TEXTE SOURCE:
********************
Pulcinella et l’Heure espagnole. Stravinsky et Ravel. La ronde des désirs prise au jeu d’exotismes de pacotille.

Pulcinella et l’Heure espagnole. Stravinsky et Ravel. La ronde des désirs prise au jeu d’exotismes de pacotille.

Guillaume Gallienne met en scène deux courts spectacles créés dans les deux premières décennies du XXe siècle : un ballet, assorti de chants, et une espagnolade virtuose en forme de « comédie musicale ». Plaisir et divertissement garantis !

Pulcinella et l’Heure espagnole n’ont, d’une certaine manière, pas de rapport si ce n’est la proximité de leurs dates de création (1911 pour l’Heure espagnole, 1920 pour Pulcinella) et leur thème – un jeu de séductions qui, selon les pièces, aboutit ou non. Pulcinella est un ballet, l’Heure espagnole, selon les termes mêmes de Maurice Ravel, une « comédie musicale ». Cependant, le jeu reste central dans les deux pièces. Il offre ainsi une matière rêvée à un metteur en scène de théâtre tel que Guillaume Gallienne qui choisit, pour tracer un chemin d’une pièce à l’autre une parenté du décor : un grand axe central autour duquel comédiens, chanteurs et danseurs, évoluent, comme un arbre gigantesque abritant des amours dans Pulcinella, comme un escalier conduisant de la boutique de l’horloger à sa chambre à coucher dans l’Heure espagnole. Un décor qui n’est pas sans rappeler certaines œuvres surréalistes et les agencements de formes géométriques du cubisme. La chronologie, dans la présentation des deux spectacles, est à rebrousse-temps. Pulcinella vient en premier, l’Heure espagnole suivra.

Phot. © Stéphane Brion

Phot. © Stéphane Brion

PULCINELLA

Un ballet sur un thème qui emprunte à la commedia dell’arte

Le personnage de Pulcinella sort tout droit de la catégorie des zanni, ou valets de la commedia, emblématiques du petit peuple, tantôt rusés et manipulateurs, tantôt imbéciles et poltrons. Il est ici un doux rêveur, maladroit et innocent, autour duquel tournent deux jeunes filles aguicheuses. Leur amoureux – ou leurs souteneurs –, très remontés, vont chercher noise au pauvre Pulcinella, épris de sa propre belle, qui n’en peut mais. Il ne parviendra à se sortir du piège qu’en jouant sa propre mort – ici une pendaison assez carnavalesque – qui provoquera une prise de conscience de tous les personnages et une réconciliation générale. Mais foin ici des costumes du dix-huitième siècle. Ils sont résolument vingtième et se réfèrent plutôt aux années 1950-1960. Mais, petit clin d’œil malicieux du metteur en scène, la fiancée de Pulcinella, dans sa robe virginale, joue l’atemporelle Sylphide d’amour-toujours.
********************
DONNÉES FOURNIES:

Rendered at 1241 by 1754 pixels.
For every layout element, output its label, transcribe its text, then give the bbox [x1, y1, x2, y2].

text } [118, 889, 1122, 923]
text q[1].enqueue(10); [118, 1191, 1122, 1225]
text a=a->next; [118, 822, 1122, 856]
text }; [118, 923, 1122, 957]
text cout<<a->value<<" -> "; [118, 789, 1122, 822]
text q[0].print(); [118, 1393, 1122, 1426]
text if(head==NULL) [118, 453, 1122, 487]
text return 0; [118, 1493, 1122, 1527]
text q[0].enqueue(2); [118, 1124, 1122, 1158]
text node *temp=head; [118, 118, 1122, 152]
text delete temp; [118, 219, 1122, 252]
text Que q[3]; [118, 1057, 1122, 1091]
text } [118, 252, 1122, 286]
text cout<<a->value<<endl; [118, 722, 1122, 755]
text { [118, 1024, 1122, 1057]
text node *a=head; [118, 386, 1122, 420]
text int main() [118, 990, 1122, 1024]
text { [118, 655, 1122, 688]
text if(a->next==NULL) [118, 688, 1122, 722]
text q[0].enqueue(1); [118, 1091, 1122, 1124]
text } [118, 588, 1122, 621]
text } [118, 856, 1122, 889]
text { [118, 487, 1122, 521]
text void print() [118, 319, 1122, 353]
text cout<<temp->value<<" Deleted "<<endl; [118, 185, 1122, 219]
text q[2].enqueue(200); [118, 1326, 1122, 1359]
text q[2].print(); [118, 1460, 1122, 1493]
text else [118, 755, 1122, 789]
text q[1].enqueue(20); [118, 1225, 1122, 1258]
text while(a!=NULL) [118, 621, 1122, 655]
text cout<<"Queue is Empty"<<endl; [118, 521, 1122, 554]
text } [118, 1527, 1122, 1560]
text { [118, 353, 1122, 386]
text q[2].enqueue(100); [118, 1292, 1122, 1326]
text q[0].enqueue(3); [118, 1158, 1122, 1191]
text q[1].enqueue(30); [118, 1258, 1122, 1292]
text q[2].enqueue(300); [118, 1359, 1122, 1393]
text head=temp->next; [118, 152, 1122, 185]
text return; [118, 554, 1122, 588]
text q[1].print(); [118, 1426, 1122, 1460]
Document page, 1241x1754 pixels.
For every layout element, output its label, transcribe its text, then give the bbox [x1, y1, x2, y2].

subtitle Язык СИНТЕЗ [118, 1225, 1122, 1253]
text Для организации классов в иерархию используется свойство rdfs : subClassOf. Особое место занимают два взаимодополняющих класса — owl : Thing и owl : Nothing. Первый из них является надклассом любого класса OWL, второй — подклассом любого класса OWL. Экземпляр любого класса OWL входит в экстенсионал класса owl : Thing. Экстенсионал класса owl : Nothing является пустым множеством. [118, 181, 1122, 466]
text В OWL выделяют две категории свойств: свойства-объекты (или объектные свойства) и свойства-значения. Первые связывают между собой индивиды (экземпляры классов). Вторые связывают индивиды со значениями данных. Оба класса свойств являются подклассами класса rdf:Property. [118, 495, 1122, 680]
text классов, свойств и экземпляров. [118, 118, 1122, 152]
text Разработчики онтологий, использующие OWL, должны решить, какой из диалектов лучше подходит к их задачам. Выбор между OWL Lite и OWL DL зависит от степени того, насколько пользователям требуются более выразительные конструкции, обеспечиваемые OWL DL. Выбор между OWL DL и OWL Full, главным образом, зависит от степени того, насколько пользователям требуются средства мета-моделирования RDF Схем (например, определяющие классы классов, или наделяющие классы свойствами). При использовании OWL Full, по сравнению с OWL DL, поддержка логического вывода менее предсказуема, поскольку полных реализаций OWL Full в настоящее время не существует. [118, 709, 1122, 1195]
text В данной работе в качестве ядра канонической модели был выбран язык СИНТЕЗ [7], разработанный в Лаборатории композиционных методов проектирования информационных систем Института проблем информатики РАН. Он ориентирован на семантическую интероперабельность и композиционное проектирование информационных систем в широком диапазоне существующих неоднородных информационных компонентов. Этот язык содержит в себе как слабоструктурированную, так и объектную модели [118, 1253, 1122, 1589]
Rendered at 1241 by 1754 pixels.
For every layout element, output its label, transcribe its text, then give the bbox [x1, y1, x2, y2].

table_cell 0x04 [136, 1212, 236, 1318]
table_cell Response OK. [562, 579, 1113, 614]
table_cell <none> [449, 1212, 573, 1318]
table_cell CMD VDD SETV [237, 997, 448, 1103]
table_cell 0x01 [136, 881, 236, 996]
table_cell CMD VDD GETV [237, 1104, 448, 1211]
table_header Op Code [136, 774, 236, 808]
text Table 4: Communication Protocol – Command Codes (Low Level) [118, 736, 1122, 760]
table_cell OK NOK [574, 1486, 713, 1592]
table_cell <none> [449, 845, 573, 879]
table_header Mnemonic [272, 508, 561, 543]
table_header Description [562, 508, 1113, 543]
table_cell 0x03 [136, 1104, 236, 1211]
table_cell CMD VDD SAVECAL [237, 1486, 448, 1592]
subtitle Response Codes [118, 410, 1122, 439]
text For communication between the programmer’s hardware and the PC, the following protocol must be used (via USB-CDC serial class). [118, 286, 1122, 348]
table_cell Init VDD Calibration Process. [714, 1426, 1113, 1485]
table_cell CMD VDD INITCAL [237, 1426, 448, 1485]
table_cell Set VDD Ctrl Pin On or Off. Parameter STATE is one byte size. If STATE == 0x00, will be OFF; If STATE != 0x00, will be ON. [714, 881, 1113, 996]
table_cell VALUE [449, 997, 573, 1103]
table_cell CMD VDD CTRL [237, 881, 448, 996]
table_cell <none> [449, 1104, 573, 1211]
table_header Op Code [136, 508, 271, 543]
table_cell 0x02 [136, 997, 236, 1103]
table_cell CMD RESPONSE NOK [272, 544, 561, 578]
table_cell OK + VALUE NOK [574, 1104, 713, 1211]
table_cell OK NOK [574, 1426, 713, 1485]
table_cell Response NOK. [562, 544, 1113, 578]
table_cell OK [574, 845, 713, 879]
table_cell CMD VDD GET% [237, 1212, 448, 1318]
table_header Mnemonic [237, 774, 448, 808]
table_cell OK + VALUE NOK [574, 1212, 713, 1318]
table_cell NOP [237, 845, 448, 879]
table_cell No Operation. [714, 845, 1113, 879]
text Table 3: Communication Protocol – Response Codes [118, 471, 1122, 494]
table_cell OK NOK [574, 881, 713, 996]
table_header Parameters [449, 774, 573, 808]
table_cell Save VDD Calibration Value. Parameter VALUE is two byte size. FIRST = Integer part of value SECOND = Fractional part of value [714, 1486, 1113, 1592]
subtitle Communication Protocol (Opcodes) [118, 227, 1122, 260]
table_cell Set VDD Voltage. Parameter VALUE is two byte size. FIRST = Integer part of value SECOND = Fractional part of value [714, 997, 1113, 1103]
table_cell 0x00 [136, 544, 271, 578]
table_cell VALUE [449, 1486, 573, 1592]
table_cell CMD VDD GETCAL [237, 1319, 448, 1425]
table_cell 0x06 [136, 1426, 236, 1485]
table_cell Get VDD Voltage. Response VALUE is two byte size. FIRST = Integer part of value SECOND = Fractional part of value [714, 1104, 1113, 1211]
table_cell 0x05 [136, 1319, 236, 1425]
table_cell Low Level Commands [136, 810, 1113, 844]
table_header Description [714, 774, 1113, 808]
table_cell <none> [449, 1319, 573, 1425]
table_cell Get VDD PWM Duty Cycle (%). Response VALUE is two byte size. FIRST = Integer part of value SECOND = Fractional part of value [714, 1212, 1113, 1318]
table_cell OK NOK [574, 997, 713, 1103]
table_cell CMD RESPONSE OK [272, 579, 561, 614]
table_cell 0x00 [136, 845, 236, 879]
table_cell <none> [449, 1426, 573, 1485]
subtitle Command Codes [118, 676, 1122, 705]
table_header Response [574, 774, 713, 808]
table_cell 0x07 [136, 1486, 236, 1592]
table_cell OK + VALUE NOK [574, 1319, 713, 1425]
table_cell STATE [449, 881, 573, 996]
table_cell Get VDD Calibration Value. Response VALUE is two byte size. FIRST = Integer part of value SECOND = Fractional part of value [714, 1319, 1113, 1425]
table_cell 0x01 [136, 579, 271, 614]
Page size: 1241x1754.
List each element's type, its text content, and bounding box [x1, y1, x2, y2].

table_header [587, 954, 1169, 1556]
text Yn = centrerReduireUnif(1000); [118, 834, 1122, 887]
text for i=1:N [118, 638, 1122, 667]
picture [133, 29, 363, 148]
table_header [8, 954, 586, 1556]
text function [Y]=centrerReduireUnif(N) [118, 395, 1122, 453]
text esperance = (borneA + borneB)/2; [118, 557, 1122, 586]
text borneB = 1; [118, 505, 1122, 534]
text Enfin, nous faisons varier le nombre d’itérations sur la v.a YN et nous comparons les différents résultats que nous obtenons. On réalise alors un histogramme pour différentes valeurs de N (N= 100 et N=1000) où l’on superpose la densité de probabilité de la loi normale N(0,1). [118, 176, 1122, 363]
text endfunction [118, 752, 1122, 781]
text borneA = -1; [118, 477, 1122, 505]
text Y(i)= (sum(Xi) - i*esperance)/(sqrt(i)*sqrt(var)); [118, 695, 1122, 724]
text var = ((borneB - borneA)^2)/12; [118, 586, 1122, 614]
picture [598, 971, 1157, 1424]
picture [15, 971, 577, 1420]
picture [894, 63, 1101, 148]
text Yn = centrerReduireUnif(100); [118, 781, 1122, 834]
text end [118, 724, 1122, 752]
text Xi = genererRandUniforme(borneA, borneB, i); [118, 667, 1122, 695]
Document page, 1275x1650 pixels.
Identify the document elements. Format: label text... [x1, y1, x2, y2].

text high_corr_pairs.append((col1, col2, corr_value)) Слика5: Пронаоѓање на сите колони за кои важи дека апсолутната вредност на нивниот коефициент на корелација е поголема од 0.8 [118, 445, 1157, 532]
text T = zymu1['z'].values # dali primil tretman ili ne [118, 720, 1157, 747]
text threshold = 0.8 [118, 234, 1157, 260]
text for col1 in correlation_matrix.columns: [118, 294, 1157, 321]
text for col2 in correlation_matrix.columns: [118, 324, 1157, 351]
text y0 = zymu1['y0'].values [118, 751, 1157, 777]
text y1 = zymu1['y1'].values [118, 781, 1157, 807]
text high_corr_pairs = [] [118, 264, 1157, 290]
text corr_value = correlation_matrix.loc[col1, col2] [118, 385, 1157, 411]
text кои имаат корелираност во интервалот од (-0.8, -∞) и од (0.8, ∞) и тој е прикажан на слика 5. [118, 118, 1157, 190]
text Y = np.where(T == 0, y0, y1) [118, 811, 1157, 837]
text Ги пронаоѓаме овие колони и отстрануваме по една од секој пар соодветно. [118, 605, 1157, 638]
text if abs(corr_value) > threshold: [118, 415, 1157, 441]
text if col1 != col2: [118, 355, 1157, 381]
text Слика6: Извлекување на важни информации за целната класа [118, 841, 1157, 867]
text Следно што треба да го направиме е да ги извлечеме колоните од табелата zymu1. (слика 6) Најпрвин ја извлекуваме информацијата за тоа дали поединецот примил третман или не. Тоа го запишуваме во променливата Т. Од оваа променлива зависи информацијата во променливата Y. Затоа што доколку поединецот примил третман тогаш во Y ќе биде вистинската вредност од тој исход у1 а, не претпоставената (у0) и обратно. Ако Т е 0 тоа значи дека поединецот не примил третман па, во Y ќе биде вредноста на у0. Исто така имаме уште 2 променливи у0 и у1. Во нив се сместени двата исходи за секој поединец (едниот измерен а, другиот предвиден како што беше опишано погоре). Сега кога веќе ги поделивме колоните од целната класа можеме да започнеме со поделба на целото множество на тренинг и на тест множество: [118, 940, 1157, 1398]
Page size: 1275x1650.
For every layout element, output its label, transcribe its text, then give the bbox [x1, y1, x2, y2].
********************
DÉTAILS DE LA TÂCHE: D'après le texte sur Pulcinella et l'Heure espagnole, en quelle année l'Heure espagnole a-t-elle été créée ?

RÉPONSE COMPLÈTE: En 1911.